__WORK REQUEST A__: In the revenue recognition text, restate the passage from "The Board agreed with the staff view" to "products and services.", swapping "customer" for "buyer".

*** Opening TEXT EXCERPT ***

Some of the Board members were concerned how this decision would influence how much revenue should be measured. The staff explained that in this initial stage of deliberations this question was not addressed as it would be addressed as part of the measurement part of the next meeting. Nonetheless, the staff pointed out that assessing the transfer from the vendor perspective increased the risk that the revenues would be recognised based on activity.
The Board agreed with the staff view that control should be assess from the perspective of the customer. Nonetheless, it directed the staff to perform further analysis in connection with identification of performance obligation and consequences for complete and continuous delivery of products and services.
The staff than asked the Board to agree whether any indicators of control shall be specified and proposed eight such indicators. The Board agreed that indicators of control would indeed be helpful for constituents and clarity of guidance. Nonetheless, many Board members were concerned about the nature of these indicators, notably their relation to the contractual terms and conditions and their order of precedence. The staff agreed that it needed to further investigate and analyse the relationship with contractual terms and conditions. Moreover, further analysis is to be performed to determine how to define the need for comprehensive assessment of the indicators, their application to part-completed assets as well as identification of the situation when one/combination of indicators may be sufficient to determine control.
Several Board members seemed to support the idea that in case of uncertainty about the control, no revenues should be recognised.
Accounting for an Option for Additional Goods and Services in Contracts with Customers
The Board continued its deliberations in discussion how an entity would determine whether options to acquire additional goods and services are granted in a present contract with customer and how these shall be accounted for. The core of the discussion focused on distinguishing between an option granted implicitly as part of the contract and an offer. The Board agreed with the staff that the option should be accounted for as a performance obligation if that option provided a material right that the customer would not receive without entering into that contract. An entity should account for that performance obligation by allocating to it a portion of the transaction price relative to the standalone selling price of the option.
One Board member, although supporting the proposed principle, was particularly concerned about how operational this principle would be. Another Board member felt that the proposed guidance was not sufficient and was too open-ended. Nonetheless, as another Board member noted, the guidance related just to allocation of the already received consideration for further purchases. The staff agreed to provide more guidance in this respect.

*** Closing TEXT EXCERPT ***
*** Opening PROVIDED ENTRIES ***

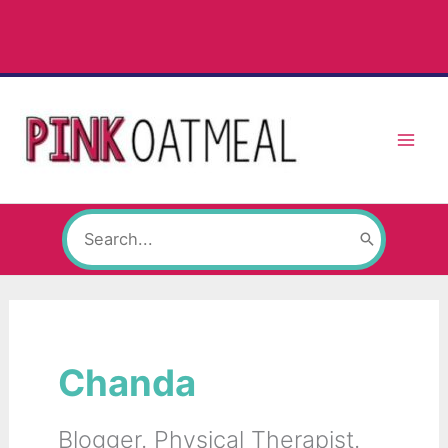
Skip
to
content
Search
for:
Chanda
Blogger. Physical Therapist.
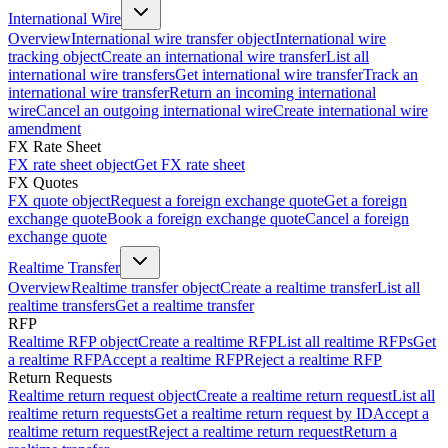
International Wire
Overview
International wire transfer object
International wire
tracking object
Create an international wire transfer
List all
international wire transfers
Get international wire transfer
Track an
international wire transfer
Return an incoming international
wire
Cancel an outgoing international wire
Create international wire
amendment
FX Rate Sheet
FX rate sheet object
Get FX rate sheet
FX Quotes
FX quote object
Request a foreign exchange quote
Get a foreign
exchange quote
Book a foreign exchange quote
Cancel a foreign
exchange quote
Realtime Transfer
Overview
Realtime transfer object
Create a realtime transfer
List all
realtime transfers
Get a realtime transfer
RFP
Realtime RFP object
Create a realtime RFP
List all realtime RFPs
Get
a realtime RFP
Accept a realtime RFP
Reject a realtime RFP
Return Requests
Realtime return request object
Create a realtime return request
List all
realtime return requests
Get a realtime return request by ID
Accept a
realtime return request
Reject a realtime return request
Return a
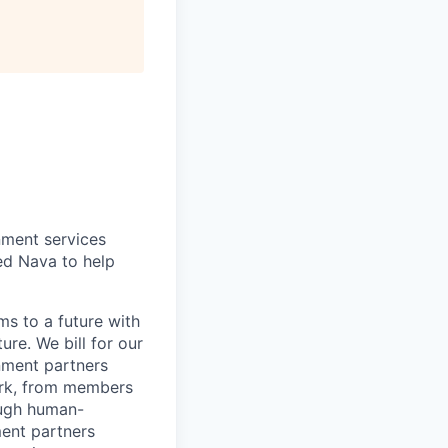
nment services
ted Nava to help
s to a future with
ure. We bill for our
nment partners
work, from members
ough human-
ent partners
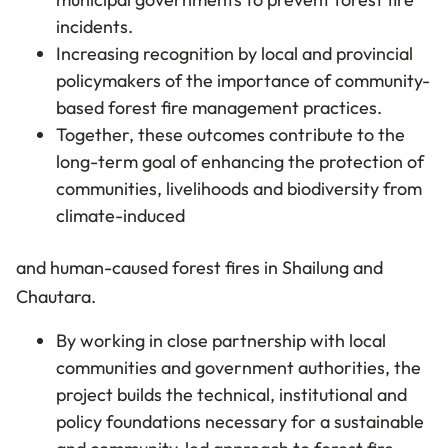
incidents.
Increasing recognition by local and provincial
policymakers of the importance of community-
based forest fire management practices.
Together, these outcomes contribute to the
long-term goal of enhancing the protection of
communities, livelihoods and biodiversity from
climate-induced
and human-caused forest fires in Shailung and
Chautara.
By working in close partnership with local
communities and government authorities, the
project builds the technical, institutional and
policy foundations necessary for a sustainable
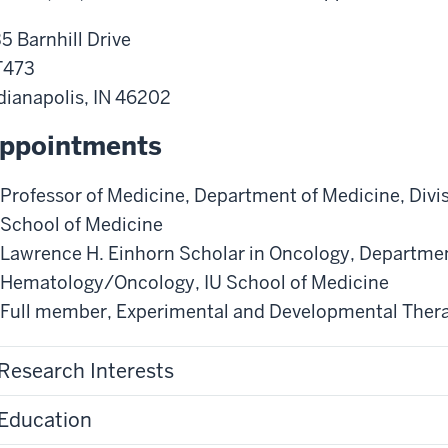
5 Barnhill Drive
T473
dianapolis
,
IN
46202
ppointments
Professor of Medicine
,
Department of Medicine
,
Divi
School of Medicine
Lawrence H. Einhorn Scholar in Oncology
,
Departmen
Hematology/Oncology
,
IU School of Medicine
Full member
,
Experimental and Developmental Ther
Research Interests
Education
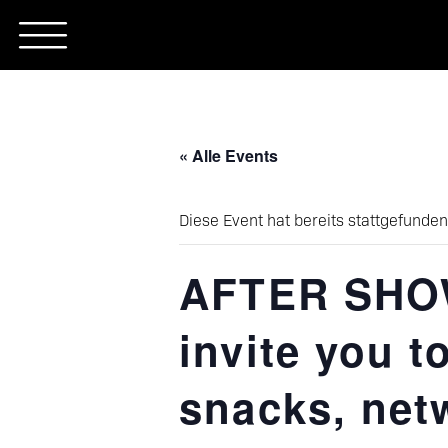
Skip
to
content
« Alle Events
Diese Event hat bereits stattgefunden
AFTER SHOW
invite you t
snacks, net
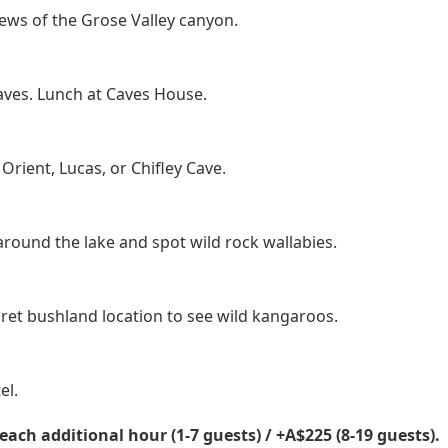
ews of the Grose Valley canyon.
caves. Lunch at Caves House.
Orient, Lucas, or Chifley Cave.
round the lake and spot wild rock wallabies.
cret bushland location to see wild kangaroos.
el.
each additional hour (1-7 guests) / +A$225 (8-19 guests).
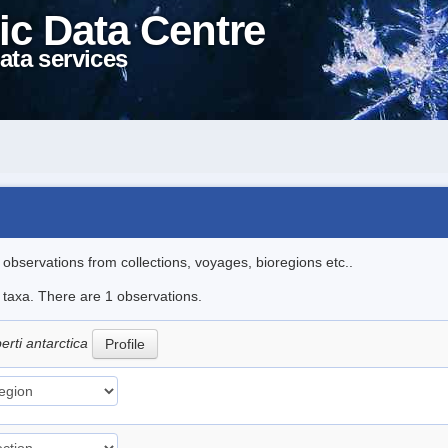
ic Data Centre
ata services
l observations from collections, voyages, bioregions etc..
e taxa. There are 1 observations.
erti antarctica
Profile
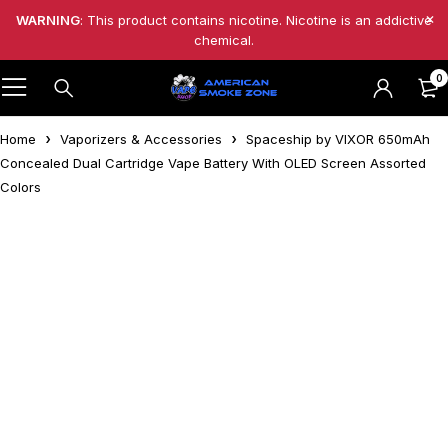
WARNING
: This product contains nicotine. Nicotine is an addictive
chemical.
0
Home
Vaporizers & Accessories
Spaceship by VIXOR 650mAh
Concealed Dual Cartridge Vape Battery With OLED Screen Assorted
Colors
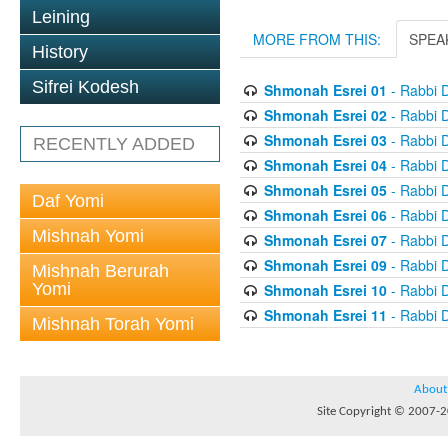
Leining
MORE FROM THIS:
SPEA
History
Sifrei Kodesh
Shmonah Esrei 01
- Rabbi D
Shmonah Esrei 02
- Rabbi D
Shmonah Esrei 03
- Rabbi D
RECENTLY ADDED
Shmonah Esrei 04
- Rabbi D
Shmonah Esrei 05
- Rabbi D
Daf Yomi
Shmonah Esrei 06
- Rabbi D
Mishnah Yomi
Shmonah Esrei 07
- Rabbi D
Shmonah Esrei 09
- Rabbi D
Mishnah Berurah
Yomi
Shmonah Esrei 10
- Rabbi D
Shmonah Esrei 11
- Rabbi D
Mishnah Torah Yomi
About
Site Copyright © 2007-20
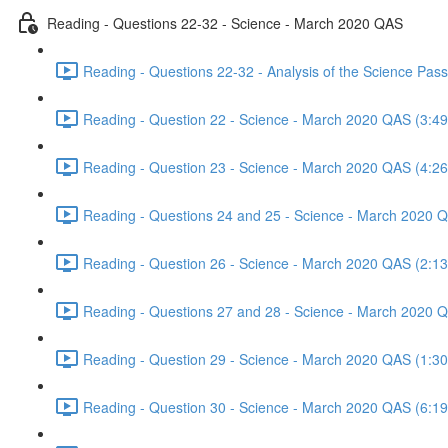
Reading - Questions 22-32 - Science - March 2020 QAS
Reading - Questions 22-32 - Analysis of the Science Pa
Reading - Question 22 - Science - March 2020 QAS (3:49
Reading - Question 23 - Science - March 2020 QAS (4:26
Reading - Questions 24 and 25 - Science - March 2020 
Reading - Question 26 - Science - March 2020 QAS (2:13
Reading - Questions 27 and 28 - Science - March 2020 
Reading - Question 29 - Science - March 2020 QAS (1:30
Reading - Question 30 - Science - March 2020 QAS (6:19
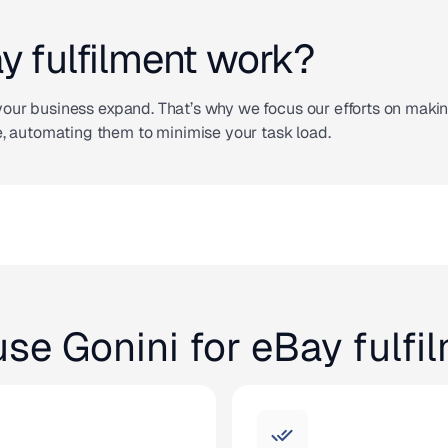
 fulfilment work?
p your business expand. That’s why we focus our efforts on maki
, automating them to minimise your task load.
se Gonini for eBay fulfi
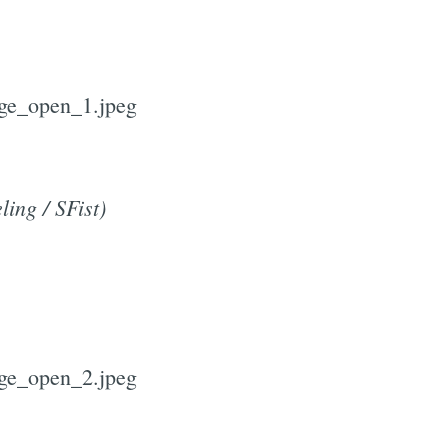
ling / SFist)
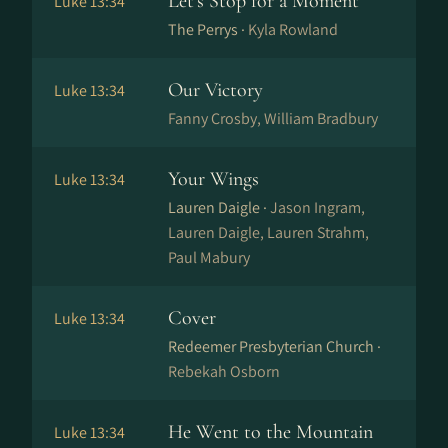
Let's Stop for a Moment
Luke 13:34
The Perrys ·
Kyla Rowland
Our Victory
Luke 13:34
Fanny Crosby, William Bradbury
Your Wings
Luke 13:34
Lauren Daigle ·
Jason Ingram,
Lauren Daigle, Lauren Strahm,
Paul Mabury
Cover
Luke 13:34
Redeemer Presbyterian Church ·
Rebekah Osborn
He Went to the Mountain
Luke 13:34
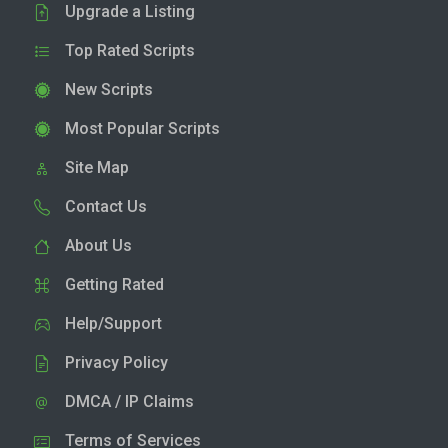
Upgrade a Listing
Top Rated Scripts
New Scripts
Most Popular Scripts
Site Map
Contact Us
About Us
Getting Rated
Help/Support
Privacy Policy
DMCA / IP Claims
Terms of Services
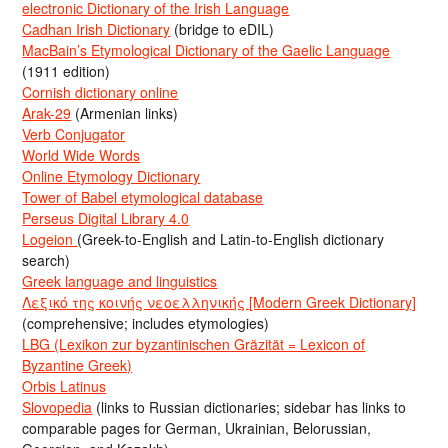
electronic Dictionary of the Irish Language
Cadhan Irish Dictionary
(bridge to eDIL)
MacBain’s Etymological Dictionary of the Gaelic Language
(1911 edition)
Cornish dictionary online
Arak-29
(Armenian links)
Verb Conjugator
World Wide Words
Online Etymology Dictionary
Tower of Babel etymological database
Perseus Digital Library 4.0
Logeion
(Greek-to-English and Latin-to-English dictionary
search)
Greek language and linguistics
Λεξικό της κοινής νεοελληνικής [Modern Greek Dictionary]
(comprehensive; includes etymologies)
LBG (Lexikon zur byzantinischen Gräzität = Lexicon of
Byzantine Greek)
Orbis Latinus
Slovopedia
(links to Russian dictionaries; sidebar has links to
comparable pages for German, Ukrainian, Belorussian,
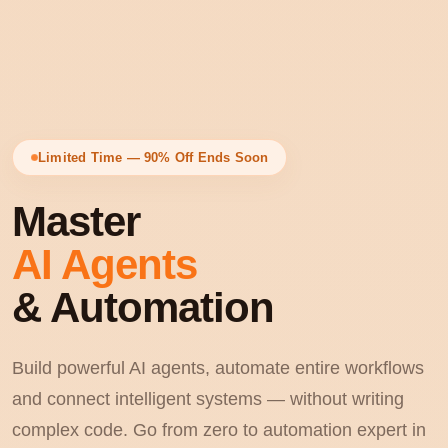
Limited Time — 90% Off Ends Soon
Master
AI Agents
& Automation
Build powerful AI agents, automate entire workflows
and connect intelligent systems — without writing
complex code. Go from zero to automation expert in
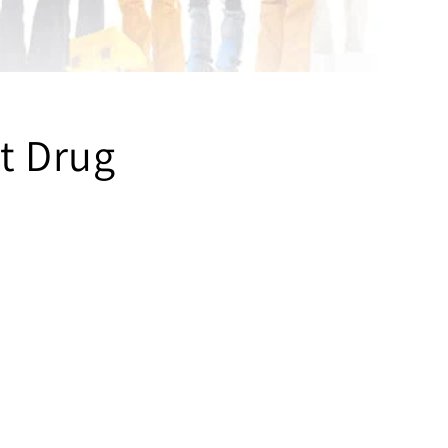
t Drug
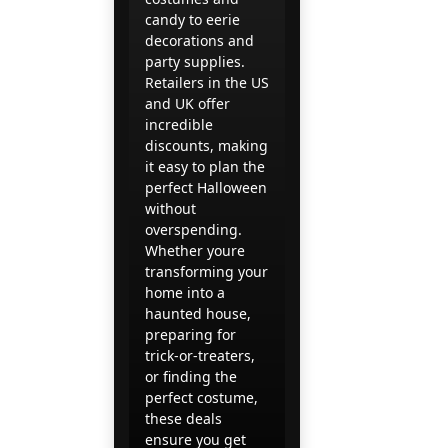
candy to eerie
decorations and
party supplies.
Retailers in the US
and UK offer
incredible
discounts, making
it easy to plan the
perfect Halloween
without
overspending.
Whether youre
transforming your
home into a
haunted house,
preparing for
trick-or-treaters,
or finding the
perfect costume,
these deals
ensure you get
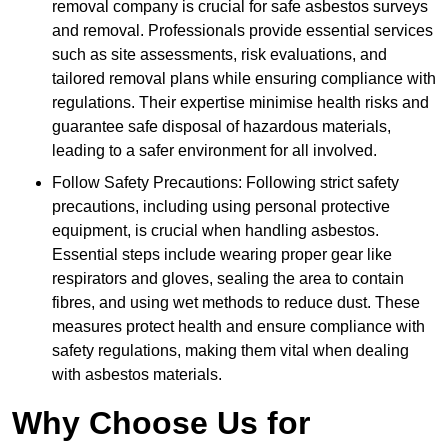
removal company is crucial for safe asbestos surveys
and removal. Professionals provide essential services
such as site assessments, risk evaluations, and
tailored removal plans while ensuring compliance with
regulations. Their expertise minimise health risks and
guarantee safe disposal of hazardous materials,
leading to a safer environment for all involved.
Follow Safety Precautions: Following strict safety
precautions, including using personal protective
equipment, is crucial when handling asbestos.
Essential steps include wearing proper gear like
respirators and gloves, sealing the area to contain
fibres, and using wet methods to reduce dust. These
measures protect health and ensure compliance with
safety regulations, making them vital when dealing
with asbestos materials.
Why Choose Us for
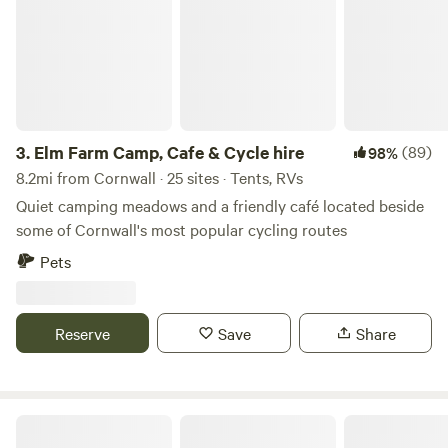
3.
Elm Farm Camp, Cafe & Cycle hire
(89)
98%
8.2mi from Cornwall · 25 sites · Tents, RVs
Quiet camping meadows and a friendly café located beside
some of Cornwall's most popular cycling routes
Pets
Reserve
Save
Share
Mushroom Meadow, Cornwall UK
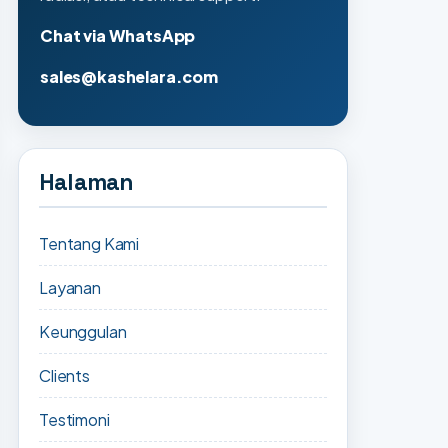
Chat via WhatsApp
sales@kashelara.com
Halaman
Tentang Kami
Layanan
Keunggulan
Clients
Testimoni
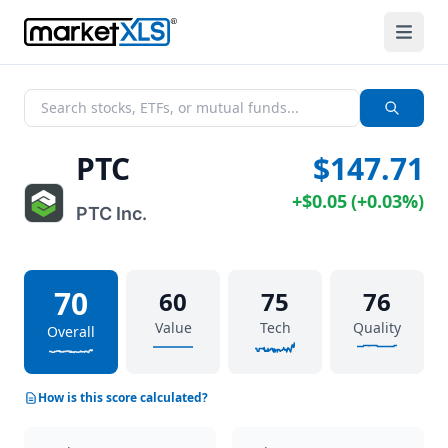
PTC
$147.71
+
$0.05
(
+
0.03%
)
PTC Inc.
70
60
75
76
Value
Tech
Quality
Overall
How is this score calculated?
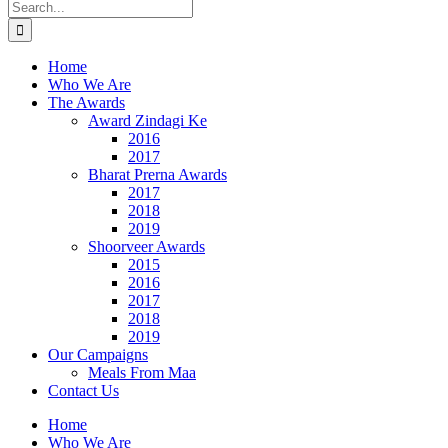
Search
for:
Home
Who We Are
The Awards
Award Zindagi Ke
2016
2017
Bharat Prerna Awards
2017
2018
2019
Shoorveer Awards
2015
2016
2017
2018
2019
Our Campaigns
Meals From Maa
Contact Us
Home
Who We Are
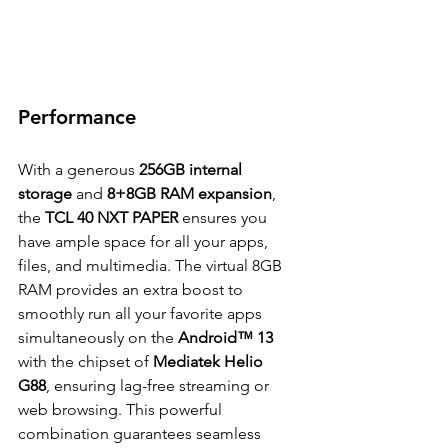
Performance
With a generous 
256GB internal 
storage
 and 
8+8GB RAM expansion
, 
the 
TCL 40 NXT PAPER 
ensures you 
have ample space for all your apps, 
files, and multimedia. The virtual 8GB 
RAM provides an extra boost to 
smoothly run all your favorite apps 
simultaneously on the 
Android™ 13
with the chipset of 
Mediatek Helio 
G88
, ensuring lag-free streaming or 
web browsing. This powerful 
combination guarantees seamless 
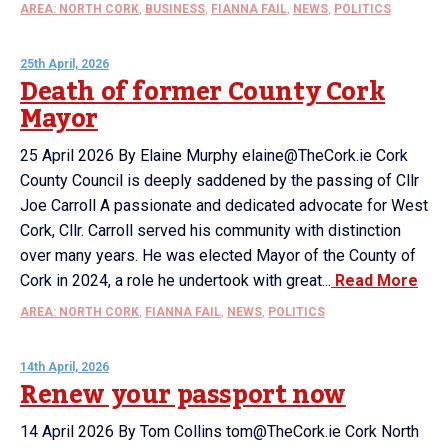
AREA: NORTH CORK
,
BUSINESS
,
FIANNA FAIL
,
NEWS
,
POLITICS
25th April, 2026
Death of former County Cork
Mayor
25 April 2026 By Elaine Murphy elaine@TheCork.ie Cork
County Council is deeply saddened by the passing of Cllr
Joe Carroll A passionate and dedicated advocate for West
Cork, Cllr. Carroll served his community with distinction
over many years. He was elected Mayor of the County of
Cork in 2024, a role he undertook with great...
Read More
AREA: NORTH CORK
,
FIANNA FAIL
,
NEWS
,
POLITICS
14th April, 2026
Renew your passport now
14 April 2026 By Tom Collins tom@TheCork.ie Cork North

*** Closing PROVIDED ENTRIES ***

__WORK REQUEST B__: Copy word for word the lines of the records from the line with "Reading - Questions 22-32 - Science" to the line with "Reading - Question 30".

__OUTPUT A__:
The Board agreed with the staff view that control should be assess from the perspective of the buyer. Nonetheless, it directed the staff to perform further analysis in connection with identification of performance obligation and consequences for complete and continuous delivery of products and services.

__OUTPUT B__:
Reading - Questions 22-32 - Science - March 2020 QAS
Reading - Questions 22-32 - Analysis of the Science Pa
Reading - Question 22 - Science - March 2020 QAS (3:49
Reading - Question 23 - Science - March 2020 QAS (4:26
Reading - Questions 24 and 25 - Science - March 2020 
Reading - Question 26 - Science - March 2020 QAS (2:13
Reading - Questions 27 and 28 - Science - March 2020 
Reading - Question 29 - Science - March 2020 QAS (1:30
Reading - Question 30 - Science - March 2020 QAS (6:19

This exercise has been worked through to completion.